*Job item:*
Please copy, exactly as they appear below, the lines from the one containing "decorative plate: none" through the one containing "potted plant: present".

(Data items)

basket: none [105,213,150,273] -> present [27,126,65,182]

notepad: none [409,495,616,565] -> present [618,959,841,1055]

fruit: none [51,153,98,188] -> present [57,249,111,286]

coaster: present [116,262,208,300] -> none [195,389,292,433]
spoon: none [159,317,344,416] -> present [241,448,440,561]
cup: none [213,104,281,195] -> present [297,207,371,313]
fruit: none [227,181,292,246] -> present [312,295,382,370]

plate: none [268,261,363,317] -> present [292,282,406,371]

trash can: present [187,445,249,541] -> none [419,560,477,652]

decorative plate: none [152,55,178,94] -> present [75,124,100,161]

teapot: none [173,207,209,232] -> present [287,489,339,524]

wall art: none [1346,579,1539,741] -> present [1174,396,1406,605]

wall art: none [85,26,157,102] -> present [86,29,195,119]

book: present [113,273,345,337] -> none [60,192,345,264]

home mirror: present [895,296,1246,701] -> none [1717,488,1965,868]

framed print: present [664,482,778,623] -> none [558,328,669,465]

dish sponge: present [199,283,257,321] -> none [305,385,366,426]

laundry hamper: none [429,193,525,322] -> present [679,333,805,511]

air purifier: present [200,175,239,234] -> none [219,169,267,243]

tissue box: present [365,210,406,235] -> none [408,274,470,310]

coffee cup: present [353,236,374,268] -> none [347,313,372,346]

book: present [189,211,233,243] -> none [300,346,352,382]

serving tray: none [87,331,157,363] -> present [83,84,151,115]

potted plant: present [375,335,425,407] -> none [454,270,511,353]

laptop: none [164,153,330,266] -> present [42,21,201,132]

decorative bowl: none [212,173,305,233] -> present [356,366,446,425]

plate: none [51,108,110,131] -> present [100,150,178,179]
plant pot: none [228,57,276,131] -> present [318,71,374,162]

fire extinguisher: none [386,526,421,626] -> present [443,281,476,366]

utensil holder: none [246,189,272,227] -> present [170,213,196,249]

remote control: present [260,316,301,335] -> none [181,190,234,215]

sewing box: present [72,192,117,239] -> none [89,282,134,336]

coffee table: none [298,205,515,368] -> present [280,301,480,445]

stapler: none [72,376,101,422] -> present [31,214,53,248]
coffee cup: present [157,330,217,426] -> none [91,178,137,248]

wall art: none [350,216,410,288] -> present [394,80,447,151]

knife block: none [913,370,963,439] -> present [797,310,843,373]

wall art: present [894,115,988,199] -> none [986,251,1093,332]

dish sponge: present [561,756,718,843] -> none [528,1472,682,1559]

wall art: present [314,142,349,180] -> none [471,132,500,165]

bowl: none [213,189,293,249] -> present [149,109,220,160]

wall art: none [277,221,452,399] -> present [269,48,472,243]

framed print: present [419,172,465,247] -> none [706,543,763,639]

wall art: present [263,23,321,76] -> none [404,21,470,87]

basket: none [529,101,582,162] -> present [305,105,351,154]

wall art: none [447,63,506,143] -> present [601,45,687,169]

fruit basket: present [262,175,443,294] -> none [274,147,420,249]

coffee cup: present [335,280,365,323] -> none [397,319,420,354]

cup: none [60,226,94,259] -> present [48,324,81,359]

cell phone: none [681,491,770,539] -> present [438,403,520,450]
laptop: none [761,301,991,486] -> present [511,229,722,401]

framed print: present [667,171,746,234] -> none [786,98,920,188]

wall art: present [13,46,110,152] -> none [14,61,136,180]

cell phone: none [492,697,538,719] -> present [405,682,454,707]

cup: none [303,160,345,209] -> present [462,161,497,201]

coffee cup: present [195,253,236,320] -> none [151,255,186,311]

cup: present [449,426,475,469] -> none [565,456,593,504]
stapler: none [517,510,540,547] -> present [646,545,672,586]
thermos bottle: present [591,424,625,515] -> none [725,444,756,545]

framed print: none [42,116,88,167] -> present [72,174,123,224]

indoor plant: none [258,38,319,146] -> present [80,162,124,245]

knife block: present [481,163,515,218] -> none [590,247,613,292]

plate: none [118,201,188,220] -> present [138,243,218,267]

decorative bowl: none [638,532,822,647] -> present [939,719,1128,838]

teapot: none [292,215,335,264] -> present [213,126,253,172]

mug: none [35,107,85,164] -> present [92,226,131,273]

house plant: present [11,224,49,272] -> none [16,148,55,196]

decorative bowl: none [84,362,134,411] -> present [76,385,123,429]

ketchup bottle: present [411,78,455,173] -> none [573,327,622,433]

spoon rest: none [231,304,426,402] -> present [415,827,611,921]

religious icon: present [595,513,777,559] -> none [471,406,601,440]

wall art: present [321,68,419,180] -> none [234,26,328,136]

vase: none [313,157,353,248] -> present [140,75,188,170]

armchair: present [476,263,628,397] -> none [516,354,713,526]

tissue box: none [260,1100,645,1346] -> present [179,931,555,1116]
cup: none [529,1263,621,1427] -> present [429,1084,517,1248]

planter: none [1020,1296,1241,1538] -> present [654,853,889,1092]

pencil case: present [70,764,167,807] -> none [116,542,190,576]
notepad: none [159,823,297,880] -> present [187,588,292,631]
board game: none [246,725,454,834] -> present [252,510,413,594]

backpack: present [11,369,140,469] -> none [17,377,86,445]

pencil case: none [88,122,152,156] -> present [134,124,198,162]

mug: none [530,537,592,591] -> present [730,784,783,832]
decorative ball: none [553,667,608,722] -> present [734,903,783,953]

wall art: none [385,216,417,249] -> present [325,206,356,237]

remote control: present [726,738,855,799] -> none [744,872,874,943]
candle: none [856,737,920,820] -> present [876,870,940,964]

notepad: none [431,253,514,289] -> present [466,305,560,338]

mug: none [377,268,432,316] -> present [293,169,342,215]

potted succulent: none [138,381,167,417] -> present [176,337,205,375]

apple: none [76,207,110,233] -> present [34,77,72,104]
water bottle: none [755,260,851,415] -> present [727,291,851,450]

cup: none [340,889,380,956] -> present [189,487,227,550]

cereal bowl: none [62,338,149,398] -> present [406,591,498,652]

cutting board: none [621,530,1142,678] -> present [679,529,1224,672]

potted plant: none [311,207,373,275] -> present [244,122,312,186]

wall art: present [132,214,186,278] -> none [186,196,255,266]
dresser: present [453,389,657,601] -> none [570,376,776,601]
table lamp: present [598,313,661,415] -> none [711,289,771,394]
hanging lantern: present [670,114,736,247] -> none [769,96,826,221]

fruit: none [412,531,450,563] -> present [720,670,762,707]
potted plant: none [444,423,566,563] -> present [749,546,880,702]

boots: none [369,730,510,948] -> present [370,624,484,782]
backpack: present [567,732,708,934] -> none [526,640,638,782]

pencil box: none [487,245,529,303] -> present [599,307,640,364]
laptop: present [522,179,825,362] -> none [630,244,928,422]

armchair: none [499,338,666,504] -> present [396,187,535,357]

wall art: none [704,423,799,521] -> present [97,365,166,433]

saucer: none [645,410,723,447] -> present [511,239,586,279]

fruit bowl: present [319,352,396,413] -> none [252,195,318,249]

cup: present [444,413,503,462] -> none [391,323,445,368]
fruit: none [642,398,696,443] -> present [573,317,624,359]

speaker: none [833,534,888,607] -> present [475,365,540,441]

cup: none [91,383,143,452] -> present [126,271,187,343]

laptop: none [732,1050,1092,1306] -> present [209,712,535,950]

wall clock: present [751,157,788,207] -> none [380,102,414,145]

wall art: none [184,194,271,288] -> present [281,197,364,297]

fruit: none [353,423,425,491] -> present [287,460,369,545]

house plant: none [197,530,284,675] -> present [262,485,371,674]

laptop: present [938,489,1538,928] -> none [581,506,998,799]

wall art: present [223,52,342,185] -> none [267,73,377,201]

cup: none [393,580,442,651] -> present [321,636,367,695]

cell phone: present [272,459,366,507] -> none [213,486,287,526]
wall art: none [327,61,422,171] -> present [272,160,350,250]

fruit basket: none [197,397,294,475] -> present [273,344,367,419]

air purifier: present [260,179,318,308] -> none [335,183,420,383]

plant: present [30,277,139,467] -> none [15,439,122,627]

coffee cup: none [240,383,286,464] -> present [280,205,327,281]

*Solved exercise:*
decorative plate: none [152,55,178,94] -> present [75,124,100,161]

teapot: none [173,207,209,232] -> present [287,489,339,524]

wall art: none [1346,579,1539,741] -> present [1174,396,1406,605]

wall art: none [85,26,157,102] -> present [86,29,195,119]

book: present [113,273,345,337] -> none [60,192,345,264]

home mirror: present [895,296,1246,701] -> none [1717,488,1965,868]

framed print: present [664,482,778,623] -> none [558,328,669,465]

dish sponge: present [199,283,257,321] -> none [305,385,366,426]

laundry hamper: none [429,193,525,322] -> present [679,333,805,511]

air purifier: present [200,175,239,234] -> none [219,169,267,243]

tissue box: present [365,210,406,235] -> none [408,274,470,310]

coffee cup: present [353,236,374,268] -> none [347,313,372,346]

book: present [189,211,233,243] -> none [300,346,352,382]

serving tray: none [87,331,157,363] -> present [83,84,151,115]

potted plant: present [375,335,425,407] -> none [454,270,511,353]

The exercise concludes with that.